Spawn Multiprocessing

PaperRAG forces the spawn multiprocessing start method to avoid deadlocks caused by forking processes that use PyTorch, CUDA, or OpenMP.

Design Principles

These principles guide decisions about UX, API shape, and feature scope.

Progressive Disclosure

Default behaviour is minimal; complexity surfaces only when the user needs it. Running paperrag review paper.pdf requires zero flags. The /focus, /topk, and /config commands exist for users who want more control, but they are never required. New features should follow the same pattern: sensible default first, opt-in complexity second.

Convention over Configuration

The index location auto-derives from the input path (<input-dir>/.paperrag-index). Workers auto-detect from available RAM. The LLM backend is inferred from the model name format (Ollama name vs. .gguf path vs. HuggingFace repo ID). .paperragrc files are optional overrides, not required setup. A new user should be able to run a useful command without reading the configuration docs.

Incremental by Default

Re-running any command is always safe and cheap. SHA-256 hashes mean unchanged PDFs are skipped automatically during indexing — no --skip-cached flag needed. This principle extends to index saves (atomic writes via .tmp + move) and REPL state (re-indexing only resets what changed).

Ownership of Output

Each layer is responsible for its own console output. _handle_index prints its own progress; the review command does not pre-announce what _handle_index is about to say. Functions that call other functions do not narrate on their behalf. This keeps output coherent and prevents duplicate or contradictory messages as the codebase grows.

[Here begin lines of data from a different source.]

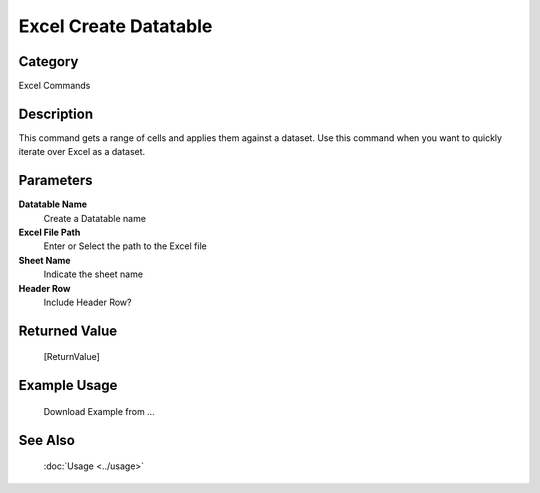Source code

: Excel Create Datatable
======================

Category
--------
Excel Commands

Description
-----------

This command gets a range of cells and applies them against a dataset. Use this command when you want to quickly iterate over Excel as a dataset.

Parameters
----------

**Datatable Name**
	Create a Datatable name

**Excel File Path**
	Enter or Select the path to the Excel file

**Sheet Name**
	Indicate the sheet name

**Header Row**
	Include Header Row?



Returned Value
--------------
	[ReturnValue]

Example Usage
-------------

	Download Example from ...

See Also
--------
	:doc:`Usage <../usage>`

Local-First, No Cloud Dependencies

Everything runs on-device: FAISS (embedded library, no server), Ollama or llama-server (local inference), sentence-transformers (downloaded once, cached). The design treats offline use as the default, not an edge case. Features that require external services should be clearly opt-in.

Atomic Persistence

The vector store writes to a .tmp file and then uses shutil.move() to replace the live index. A crash mid-save leaves the previous index intact. The same principle applies to batch checkpointing during indexing: partial progress is always recoverable.